Missouri Senate candidates turn to bare-knuckled politics

October 29, 1986

It was supposed to be a great political matchup -- a clash of ideologies, a contest of proposed remedies to the farm crisis, the trade crisis, and all the other crises that have walloped the Midwestern economy. Yet in the final days of the race for the Missouri Senate seat being vacated by retiring Democrat Thomas F. Eagleton, what are Democrat Harriett Woods and Republican Christopher (Kit) Bond arguing about?

Whether former Governor Bond purposefully misrepresented remarks made by Lieutenant Governor Woods in his television ads. Whether Mrs. Woods is too strident in her attacks on Mr. Bond.

``It's turning some people off,'' says Jim Spain, a Democratic farm-district representative in the state legislature. ``When there's no overarching issue,'' explains Woods, ``character becomes the issue.''

The contest between Bond and Woods, one of the tightest and most closely watched Senate races in the country, underscores the fact that this is a year in which campaigns will rise or fall on local rather than national concerns.

As in a number of other tight races, debate over national issues has been pushed into the background by a tussle over more parochial concerns. The Missouri race has become personal and sometimes bitter.

``It's getting worse every year -- the inevitable result of the increasing preeminence of television in the election process,'' Senator Eagleton says. ``The campaign people try to squeeze the most impact they can in 30 seconds, and that usually means a slam on the other person.''

In fact, a major point of debate has been over both candidate's television commercials. Woods aired a TV spot in late June that showed a farmer crying as he explained how he was foreclosed by a company that Bond serves as a board member. The ad provoked outrage from Republicans and editorial writers, who charged Woods with capitalizing on the farmer's plight for political ends. The reaction put Woods on the defensive.

Now Bond is on the spot for airing a series of TV commercials alleging that Woods is weak on nuclear arms control verification and that she ``trusts the Russians.'' The ads were based on remarks Woods made to the St. Louis Post-Dispatch. However, both Woods and the newspaper say that Bond misconstrued the remarks.

The final televised debate between Woods and Bond on Friday was dominated by an argument over whether Bond had deliberately misused Woods' comments. Woods called Bond a liar, labeling the ads ``outrageous conduct for someone running for the Senate'' and demanded that they be taken off the air. Bond stood by his latest ad, and called Woods's complaints ``curious in the light of other commercials she has run.''

Woods also criticizes Bond for circulating flyers linking her with ``Hanoi Jane'' Fonda and pointing out that two Woods campaign contributors met with Nicaraguan leader Daniel Ortega in Los Angeles in 1984. Bond criticizes Woods for inaccurately describing an antiabortion amendment that he supports and she opposes.

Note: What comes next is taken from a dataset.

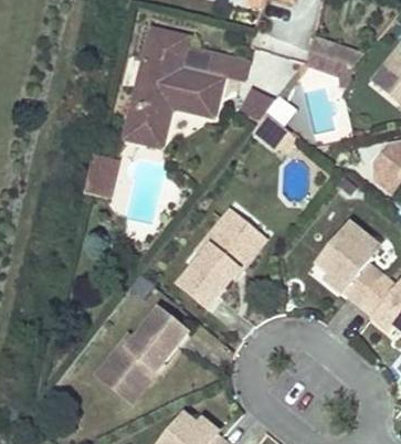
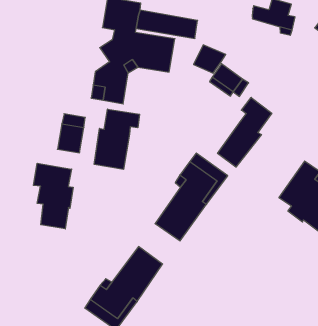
building: none -> [218,97,272,167]
building: none -> [94,109,140,169]
building: none -> [33,163,73,229]

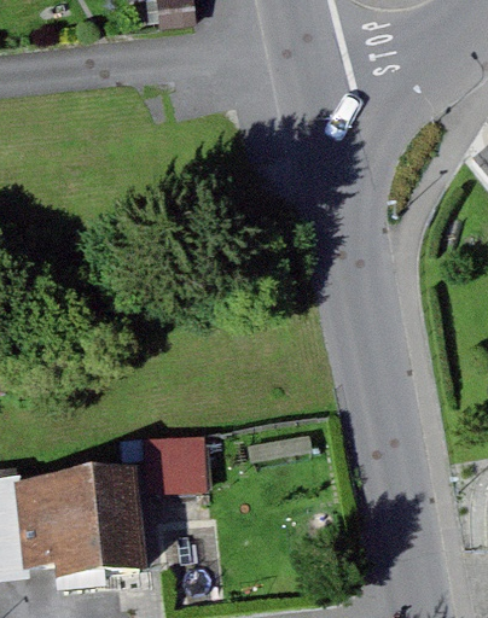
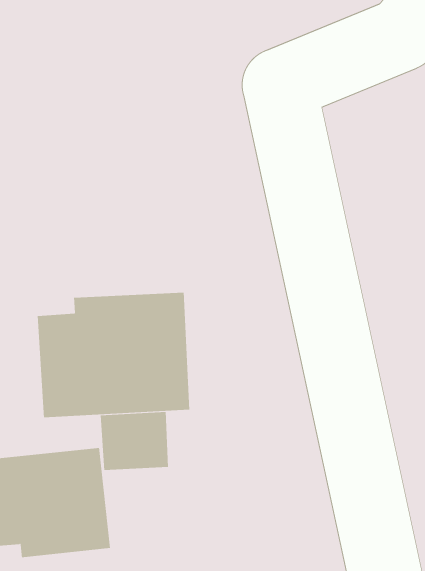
building: none -> [37,292,190,418]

Bond, a moderate Republican, was a popular two-term governor who left office in 1984. Woods, a liberal Democrat, was a state senator who came within a whisker of defeating Republican Sen. John Danforth in 1982 before her election as lieutenant governor two years ago.

They differ sharply on issues. Woods favors a moratorium on farm foreclosures until loans can be restructured, which Bonds says would destroy the farmers' future ability to get credit. Bond supports both aid to the contras and the Contadora peace talks, which Woods derides as his ``contra-Contadora-contradiction.''

But broader issues have given way to the verbal sparring, and polls have shown Missouri voters being swayed by intuition as much as anything else. Playing to that, Bond has run ads emphasizing his six-generation heritage in Missouri. Polls have given him the edge and show Woods as being hurt from the perception that she has been the more negative of the two.

Bond forces hope to rack up a solid victory in the Republican stronghold of St. Louis County. Democrats hope to hold Republican margins there to a minimum while running strongly in rural areas.